Hi Alison and Jonathan,

I'm confused by the following discussion:

17. land_ice_mass_not_displacing_sea_water (kg)
The name and units are agreed. I suggest the following as the definition:
' "Land ice not displacing sea water" means land ice that would not alter sea 
level if removed. It excludes ice shelves and grounded ice-sheets resting on bedrock that 
is below sea level. It includes glaciers, floating ice caps and ice-sheets resting on 
bedrock above sea level. The quantity with standard name 
land_ice_mass_not_displacing_sea_water is the total mass integrated over an area of land 
ice. The geographical extent of the ice over which the mass was calculated should be 
described by providing bounds on the horizontal coordinate variables.'

Is the bit about glaciers and ice caps correct?
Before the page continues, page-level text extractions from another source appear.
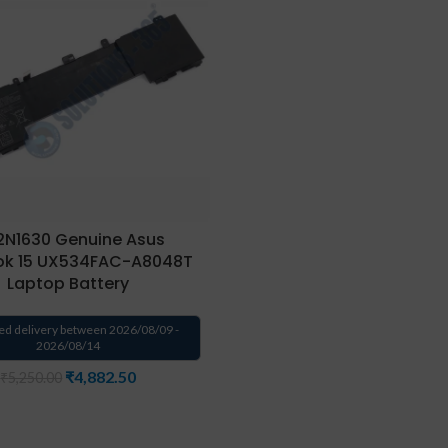
N1630 Genuine Asus
ok 15 UX534FAC-A8048T
Laptop Battery
ed delivery between 2026/08/09 -
2026/08/14
₹
4,882.50
₹
5,250.00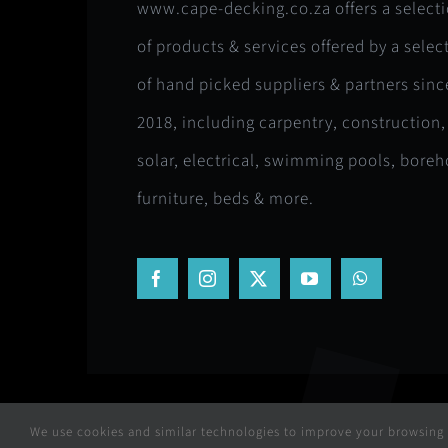
www.cape-decking.co.za offers a select
of products & services offered by a selec
of hand picked suppliers & partners sinc
2018, including carpentry, construction,
solar, electrical, swimming pools, boreh
furniture, beds & more.
We use cookies and similar technologies to improve your browsing e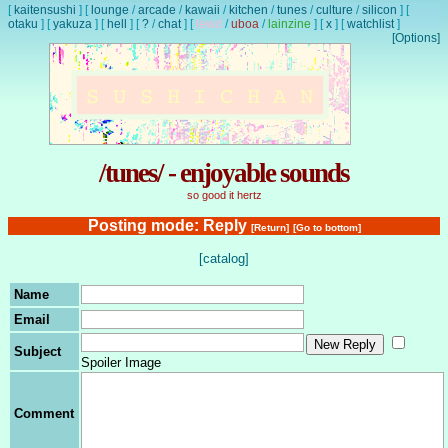
[
kaitensushi
]
[
lounge
/
arcade
/
kawaii
/
kitchen
/
tunes
/
culture
/
silicon
]
[
otaku
]
[
yakuza
]
[
hell
]
[
?
/
chat
]
[
lewd
/
uboa
/
lainzine
]
[
x
]
[
watchlist
]
[Options]
/tunes/ - enjoyable sounds
so good it hertz
Posting mode: Reply
[Return]
[Go to bottom]
[catalog]
Name
Email
Subject
Spoiler Image
Comment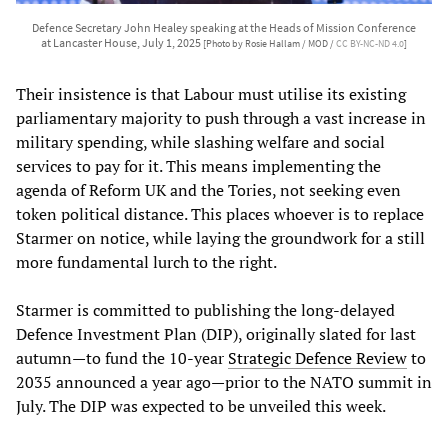
Defence Secretary John Healey speaking at the Heads of Mission Conference
at Lancaster House, July 1, 2025
[Photo by Rosie Hallam / MOD /
CC BY-NC-ND 4.0
]
Their insistence is that Labour must utilise its existing
parliamentary majority to push through a vast increase in
military spending, while slashing welfare and social
services to pay for it. This means implementing the
agenda of Reform UK and the Tories, not seeking even
token political distance. This places whoever is to replace
Starmer on notice, while laying the groundwork for a still
more fundamental lurch to the right.
Starmer is committed to publishing the long-delayed
Defence Investment Plan (DIP), originally slated for last
autumn—to fund the 10-year
Strategic Defence Review
to
2035 announced a year ago—prior to the NATO summit in
July. The DIP was expected to be unveiled this week.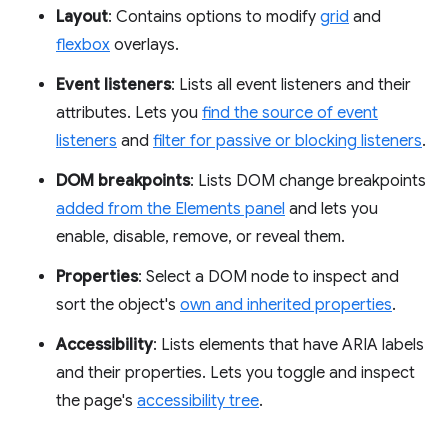
Layout
: Contains options to modify
grid
and
flexbox
overlays.
Event listeners
: Lists all event listeners and their
attributes. Lets you
find the source of event
listeners
and
filter for passive or blocking listeners
.
DOM breakpoints
: Lists DOM change breakpoints
added from the Elements panel
and lets you
enable, disable, remove, or reveal them.
Properties
: Select a DOM node to inspect and
sort the object's
own and inherited properties
.
Accessibility
: Lists elements that have ARIA labels
and their properties. Lets you toggle and inspect
the page's
accessibility tree
.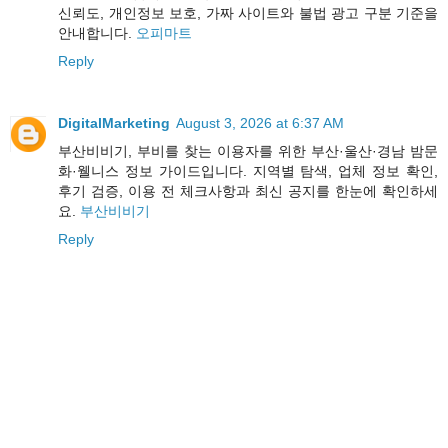
신뢰도, 개인정보 보호, 가짜 사이트와 불법 광고 구분 기준을
안내합니다.
오피마트
Reply
DigitalMarketing
August 3, 2026 at 6:37 AM
부산비비기, 부비를 찾는 이용자를 위한 부산·울산·경남 밤문
화·웰니스 정보 가이드입니다. 지역별 탐색, 업체 정보 확인,
후기 검증, 이용 전 체크사항과 최신 공지를 한눈에 확인하세
요.
부산비비기
Reply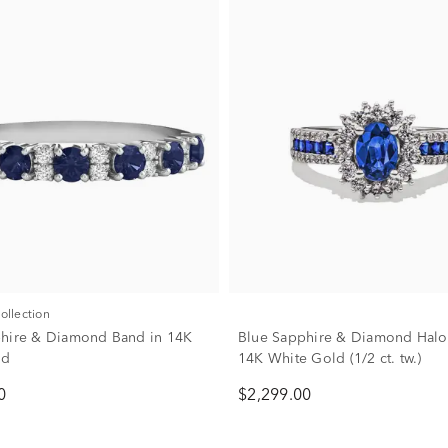
Collection
hire & Diamond Band in 14K
Blue Sapphire & Diamond Halo 
ld
14K White Gold (1/2 ct. tw.)
0
$2,299.00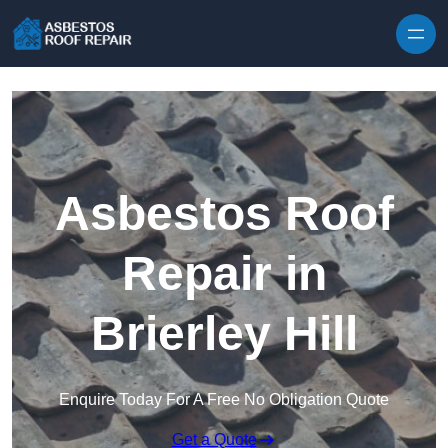
Skip to content
Asbestos Roof
Repair in
Brierley Hill
Enquire Today For A Free No Obligation Quote
Get a Quote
I put it in because the 
definition of land_ice usually refers to them and I want to be as clear as 
possible about how this name differs from the others.
Glaciers is correct, but not "floating ice caps". You could say "ice caps".
Glaciologists use "ice cap" to mean a thing like a glacier or an ice sheet
but of intermediate size. (Journalists, confusingly, sometimes use "ice cap"
to refer to Arctic sea-ice.)


In the first sentence does "would not alter sea level if removed" mean the same thing as "would not alter sea level if melted (assuming the water runs into the sea)"? If so, I would rewrite the next two sentence something like "It excludes ice shelves (and any other sort of floating ice) and it excludes a fraction of grounded ice-sheet mass equivalent to the mass of any sea water it displaces. It includes glaciers and a portion the portion of grounded ice-sheet mass exceeding the mass of any sea water displaced." I think mentioning "ice caps" confuses things. I think this better accounts for the difference in density of frozen water and liquid water. Perhaps that density difference isn't large enough to matter. If so, then I think you could say "It excludes ice shelves (and any other sort of floating ice) and the portion of grounded ice-sheets that is below sea level. It includes glaciers and the mass of grounded ice-sheets existing above sea level."